In this talk, I clarify the concept of autotelicity and defend the notion of play as an autotelic activity against Schmid and other critics. 

First, I define autotelic activity as an activity that an agent engages in for its own sake. Then, I show what it means for an activity to be engaged in for its own sake and argue that an activity's autotelic nature is not in conflict with its internal instrumental structure. Finally, I argue that the engagement in an autotelic activity is also not necessarily in conflict with the existence of intrinsic reasons. This argumentative approach is largely inspired by the action-philosophical work of Candace Vogler (2008). Focusing on pleasure, I show that the relation between the agent's engagement in an activity and the pleasure she acts from, as Vogler puts it, is not an instrumental but itself an intrinsic relation. For this reason, at least some activities can be engaged in both from pleasure and for its own sake. 

 

References

Royce, R. 2011. “Suits, Autotelicity, Temporal Reallocations, Game Resources and Defining ‘play'.” Sport, Ethics and Philosophy 5 (2): 93-109. 
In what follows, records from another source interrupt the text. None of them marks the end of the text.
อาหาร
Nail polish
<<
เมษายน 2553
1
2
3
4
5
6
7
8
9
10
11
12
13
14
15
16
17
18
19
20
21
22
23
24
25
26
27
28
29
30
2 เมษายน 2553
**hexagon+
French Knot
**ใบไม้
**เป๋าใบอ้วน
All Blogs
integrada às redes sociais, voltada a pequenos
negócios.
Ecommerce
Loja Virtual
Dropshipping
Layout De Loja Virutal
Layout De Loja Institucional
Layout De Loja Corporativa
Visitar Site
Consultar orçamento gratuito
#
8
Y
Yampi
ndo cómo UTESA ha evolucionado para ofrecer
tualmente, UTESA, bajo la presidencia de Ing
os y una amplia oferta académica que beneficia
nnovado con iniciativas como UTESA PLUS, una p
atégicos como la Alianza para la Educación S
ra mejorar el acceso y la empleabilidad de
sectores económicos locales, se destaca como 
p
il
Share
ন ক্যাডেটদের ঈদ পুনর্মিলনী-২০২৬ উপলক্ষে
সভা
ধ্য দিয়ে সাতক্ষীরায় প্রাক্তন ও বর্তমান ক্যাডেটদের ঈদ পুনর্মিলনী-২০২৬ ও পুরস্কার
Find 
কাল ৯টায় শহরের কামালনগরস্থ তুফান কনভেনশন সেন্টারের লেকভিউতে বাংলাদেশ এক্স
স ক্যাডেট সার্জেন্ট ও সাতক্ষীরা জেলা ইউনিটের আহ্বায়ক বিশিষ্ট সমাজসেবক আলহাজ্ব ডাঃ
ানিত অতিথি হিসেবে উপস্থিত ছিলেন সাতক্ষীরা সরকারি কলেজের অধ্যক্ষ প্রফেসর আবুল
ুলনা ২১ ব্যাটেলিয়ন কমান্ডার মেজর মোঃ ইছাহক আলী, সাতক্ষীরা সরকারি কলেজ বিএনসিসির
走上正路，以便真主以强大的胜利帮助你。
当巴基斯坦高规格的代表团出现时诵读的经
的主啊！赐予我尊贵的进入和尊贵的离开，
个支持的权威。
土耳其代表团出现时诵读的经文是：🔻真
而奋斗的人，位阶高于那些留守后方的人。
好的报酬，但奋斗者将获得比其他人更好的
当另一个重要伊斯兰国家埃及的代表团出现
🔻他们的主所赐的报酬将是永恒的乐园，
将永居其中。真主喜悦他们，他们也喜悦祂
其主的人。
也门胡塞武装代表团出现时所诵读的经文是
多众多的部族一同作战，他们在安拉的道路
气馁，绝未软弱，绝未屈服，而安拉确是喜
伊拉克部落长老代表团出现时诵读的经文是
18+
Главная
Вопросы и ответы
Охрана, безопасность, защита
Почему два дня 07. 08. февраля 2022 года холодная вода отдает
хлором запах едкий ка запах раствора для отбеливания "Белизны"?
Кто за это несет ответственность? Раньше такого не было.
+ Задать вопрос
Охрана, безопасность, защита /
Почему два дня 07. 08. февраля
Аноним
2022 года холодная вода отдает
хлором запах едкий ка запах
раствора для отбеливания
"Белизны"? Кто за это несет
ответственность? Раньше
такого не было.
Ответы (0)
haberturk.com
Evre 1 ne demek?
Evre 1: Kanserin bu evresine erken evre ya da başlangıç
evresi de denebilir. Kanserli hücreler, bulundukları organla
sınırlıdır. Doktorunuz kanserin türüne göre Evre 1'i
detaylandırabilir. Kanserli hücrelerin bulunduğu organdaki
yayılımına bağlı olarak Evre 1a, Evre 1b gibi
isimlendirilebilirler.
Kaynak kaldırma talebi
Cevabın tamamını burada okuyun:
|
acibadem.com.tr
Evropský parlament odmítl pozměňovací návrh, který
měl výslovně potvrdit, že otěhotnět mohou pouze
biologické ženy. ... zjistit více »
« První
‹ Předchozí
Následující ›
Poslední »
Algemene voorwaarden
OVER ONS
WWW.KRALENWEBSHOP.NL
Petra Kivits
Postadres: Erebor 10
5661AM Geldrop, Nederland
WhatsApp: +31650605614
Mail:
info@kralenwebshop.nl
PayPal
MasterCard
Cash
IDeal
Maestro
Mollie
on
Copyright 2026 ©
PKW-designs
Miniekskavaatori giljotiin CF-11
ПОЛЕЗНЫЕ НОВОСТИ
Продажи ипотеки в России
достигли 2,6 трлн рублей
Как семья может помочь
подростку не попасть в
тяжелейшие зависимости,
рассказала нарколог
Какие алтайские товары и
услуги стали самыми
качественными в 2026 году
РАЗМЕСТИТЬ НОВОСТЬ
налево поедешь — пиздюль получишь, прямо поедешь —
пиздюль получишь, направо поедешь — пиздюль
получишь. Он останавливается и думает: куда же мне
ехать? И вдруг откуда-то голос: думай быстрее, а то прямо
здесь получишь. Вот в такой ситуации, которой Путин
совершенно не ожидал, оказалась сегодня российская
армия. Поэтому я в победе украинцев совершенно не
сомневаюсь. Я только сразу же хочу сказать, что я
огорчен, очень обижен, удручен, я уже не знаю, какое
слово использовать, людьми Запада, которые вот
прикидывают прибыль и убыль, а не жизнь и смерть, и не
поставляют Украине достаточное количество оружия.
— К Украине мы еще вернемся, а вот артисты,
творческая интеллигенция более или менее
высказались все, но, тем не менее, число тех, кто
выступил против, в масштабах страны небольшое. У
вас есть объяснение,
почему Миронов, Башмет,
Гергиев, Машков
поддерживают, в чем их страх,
Schmid, S. E. 2009. “Reconsidering Autotelic Play.” Journal of the Philosophy of Sport 36 (2), 238-257.

Schmid, S. E. 2011. “Beyond Autotelic Play.” Journal of the Philosophy of Sport 38 (2), 149-166.

Suits, B. 1977. “Words On Play.” Journal of the Philosophy of Sport 4 (1), 117-131.

Vogler, C. 2008. Reasonably Vicious. Harvard University Press.